Automated Methods for Checking Differential Privacy
Published 2019-10-09Version 1
Differential privacy is a de facto standard for statistical computations over databases that contain private data. The strength of differential privacy lies in a rigorous mathematical definition that guarantees individual privacy and yet allows for accurate statistical results. Thanks to its mathematical definition, differential privacy is also a natural target for formal analysis. A broad line of work uses logical methods for proving privacy. However, these methods are not complete, and only partially automated. A recent and complementary line of work uses statistical methods for finding privacy violations.

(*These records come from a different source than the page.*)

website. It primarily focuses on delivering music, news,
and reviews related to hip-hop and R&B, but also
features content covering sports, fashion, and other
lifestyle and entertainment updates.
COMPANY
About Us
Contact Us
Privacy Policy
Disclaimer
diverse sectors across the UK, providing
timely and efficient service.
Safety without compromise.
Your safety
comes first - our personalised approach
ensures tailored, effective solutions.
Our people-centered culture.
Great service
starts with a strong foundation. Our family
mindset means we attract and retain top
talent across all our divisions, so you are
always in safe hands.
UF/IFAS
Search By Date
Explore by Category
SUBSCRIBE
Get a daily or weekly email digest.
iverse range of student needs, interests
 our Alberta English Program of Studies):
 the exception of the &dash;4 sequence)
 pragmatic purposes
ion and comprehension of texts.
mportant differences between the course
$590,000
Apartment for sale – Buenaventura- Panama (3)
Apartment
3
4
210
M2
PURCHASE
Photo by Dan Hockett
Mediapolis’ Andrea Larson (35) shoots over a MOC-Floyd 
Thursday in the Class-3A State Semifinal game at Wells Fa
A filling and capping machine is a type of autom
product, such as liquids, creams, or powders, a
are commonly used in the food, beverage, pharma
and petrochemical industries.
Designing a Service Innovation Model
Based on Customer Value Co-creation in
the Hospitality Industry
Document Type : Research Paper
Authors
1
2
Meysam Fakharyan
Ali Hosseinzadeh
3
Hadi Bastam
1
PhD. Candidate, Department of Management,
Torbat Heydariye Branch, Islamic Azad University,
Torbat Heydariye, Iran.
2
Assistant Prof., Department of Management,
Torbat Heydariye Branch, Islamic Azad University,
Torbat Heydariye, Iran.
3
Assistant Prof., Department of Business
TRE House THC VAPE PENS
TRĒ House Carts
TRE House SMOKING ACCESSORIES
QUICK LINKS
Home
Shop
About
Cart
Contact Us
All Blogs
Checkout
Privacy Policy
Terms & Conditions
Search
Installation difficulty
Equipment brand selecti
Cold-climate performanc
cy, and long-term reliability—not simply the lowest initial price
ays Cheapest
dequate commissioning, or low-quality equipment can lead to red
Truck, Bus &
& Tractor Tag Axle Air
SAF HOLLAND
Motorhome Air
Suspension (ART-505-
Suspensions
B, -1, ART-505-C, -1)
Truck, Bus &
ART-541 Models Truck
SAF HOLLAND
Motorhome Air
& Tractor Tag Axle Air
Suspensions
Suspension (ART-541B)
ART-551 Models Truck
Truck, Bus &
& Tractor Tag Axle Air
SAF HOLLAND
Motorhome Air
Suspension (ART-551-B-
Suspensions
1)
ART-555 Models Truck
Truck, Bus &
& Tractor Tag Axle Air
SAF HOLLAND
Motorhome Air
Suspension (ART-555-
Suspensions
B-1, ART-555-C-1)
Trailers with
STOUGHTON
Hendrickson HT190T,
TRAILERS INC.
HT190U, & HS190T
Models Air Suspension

However, the methods only provide statistical guarantees (but no proofs). We propose the first decision procedure for checking the differential privacy of a non-trivial class of probabilistic computations. Our procedure takes as input a program P parametrized by a privacy budget $\epsilon$, and either proves differential privacy for all possible values of $\epsilon$ or generates a counterexample. In addition, our procedure applies both to $\epsilon$-differential privacy and $(\epsilon,\delta)$-differential privacy. Technically, the decision procedure is based on a novel and judicious encoding of the semantics of programs in our class into a decidable fragment of the first-order theory of the reals with exponentiation. We implement our procedure and use it for (dis)proving privacy bounds for many well-known examples, including randomized response, histogram, report noisy max and sparse vector.